• [Document passage]
Flask Software
This text is taken from Johnson, Antonsen and Trosterud 2013
Software
User Interface
Thanks to the open-source community, there are numerous resources available
which make it easy to produce designs with good cross-browser compatibility.
Previously, troubleshooting these issues for each individual browser would take
time, when one would rather focus on implementation and basically, producing
usable software.
In this case, we used Twitter Bootstrap
to get the most
for less, and it has resulted in an easy to use and very minimal layout.
The layout works simultaneously on all the major browsers
for desktop operating systems, as well as the most popular mobile browsers.
Thus, there is no real need to produce code specific to
Apple's iOS or the Android operating system, or pay for the licensing setup
involved with iOS development, and we get all of these things for free.
Server Architecture
Having to not worry about the design meant that there was more time left for
developing functionality. Our dictionary is based on
Flask, a light, and flexible web
framework for Python.
As mentioned above, the lexical data used in this application is stored in an
XML format, with one file per language pair, per direction (thus making
separate files for language 1 to language 2, and language 2 to language 1).
These files range in size from 2MB to 5MB, and are used in the live site,
without the need for a relational database to store the data. On our server,
queries end up being quite fast, but to ensure that this continues to be true
for larger dictionaries, we have also used one of the quickest XML libraries
for Python currently available, lxml,
benchmarks.

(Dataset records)
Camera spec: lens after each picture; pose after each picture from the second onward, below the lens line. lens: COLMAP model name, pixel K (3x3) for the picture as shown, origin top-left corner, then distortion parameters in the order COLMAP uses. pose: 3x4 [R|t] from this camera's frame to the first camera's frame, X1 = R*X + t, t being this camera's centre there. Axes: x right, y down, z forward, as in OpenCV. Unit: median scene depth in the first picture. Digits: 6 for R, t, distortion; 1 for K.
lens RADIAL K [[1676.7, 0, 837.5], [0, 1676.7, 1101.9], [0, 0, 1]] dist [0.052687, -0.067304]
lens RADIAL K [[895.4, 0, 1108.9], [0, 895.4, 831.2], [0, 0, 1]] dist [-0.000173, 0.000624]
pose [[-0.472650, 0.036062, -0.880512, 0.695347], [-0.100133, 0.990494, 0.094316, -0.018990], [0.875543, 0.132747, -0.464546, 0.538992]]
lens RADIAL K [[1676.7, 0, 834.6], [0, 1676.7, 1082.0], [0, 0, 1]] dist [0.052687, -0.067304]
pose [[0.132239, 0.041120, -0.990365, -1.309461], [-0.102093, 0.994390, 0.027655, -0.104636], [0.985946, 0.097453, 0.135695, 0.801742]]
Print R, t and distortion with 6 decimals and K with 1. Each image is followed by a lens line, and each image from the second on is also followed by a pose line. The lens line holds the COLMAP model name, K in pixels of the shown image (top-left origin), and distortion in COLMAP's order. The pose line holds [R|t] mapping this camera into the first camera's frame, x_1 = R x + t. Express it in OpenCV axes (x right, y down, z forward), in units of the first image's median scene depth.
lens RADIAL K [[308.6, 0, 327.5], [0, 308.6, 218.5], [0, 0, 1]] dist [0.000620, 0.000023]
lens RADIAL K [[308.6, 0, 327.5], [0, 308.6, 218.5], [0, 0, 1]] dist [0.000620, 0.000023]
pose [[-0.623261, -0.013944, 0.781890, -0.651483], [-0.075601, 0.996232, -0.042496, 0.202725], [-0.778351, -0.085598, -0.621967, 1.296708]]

• [Exercise requirements]
A. Please revise the dataset records from their first line through the line that contains "dist [-0.000173, 0.000624]", changing "Digits" to "Decimals" and leaving everything else unchanged; return only those lines.
B. Pick up the Flask software text at the point where it stops and keep writing it.
The Flask software text and the dataset records have no connection to each other.

• [Your written answers]
A.
Camera spec: lens after each picture; pose after each picture from the second onward, below the lens line. lens: COLMAP model name, pixel K (3x3) for the picture as shown, origin top-left corner, then distortion parameters in the order COLMAP uses. pose: 3x4 [R|t] from this camera's frame to the first camera's frame, X1 = R*X + t, t being this camera's centre there. Axes: x right, y down, z forward, as in OpenCV. Unit: median scene depth in the first picture. Decimals: 6 for R, t, distortion; 1 for K.
lens RADIAL K [[1676.7, 0, 837.5], [0, 1676.7, 1101.9], [0, 0, 1]] dist [0.052687, -0.067304]
lens RADIAL K [[895.4, 0, 1108.9], [0, 895.4, 831.2], [0, 0, 1]] dist [-0.000173, 0.000624]

B.
This allows us to
simply update the files, and restart the service, and any new lexical entries
are immediately available to users.
Because the application relies on external tools for lemmatisation and tagging,
communication between these processes are stored in an in-memory cache. All
analyses are cached by lemma, and all generated forms are cached by lemma and
tag. Thus, when a future query includes a compound word containing one of these
lemmas, we can just retrieve base forms from the cache, instead of sending them
directly to the external tools.
The need for a cache arose in response to the start-up time for some of the larger
FSTs, however once running, actual lookups are extremely fast. For
now caching is enough, however if usage and load indicate that optimisation is
necessary, one possible solution is to keep the external tools running in
separate processes, and simply communicate with them via sockets. There are a
variety of solutions for this, such that the work necessary would be minimal.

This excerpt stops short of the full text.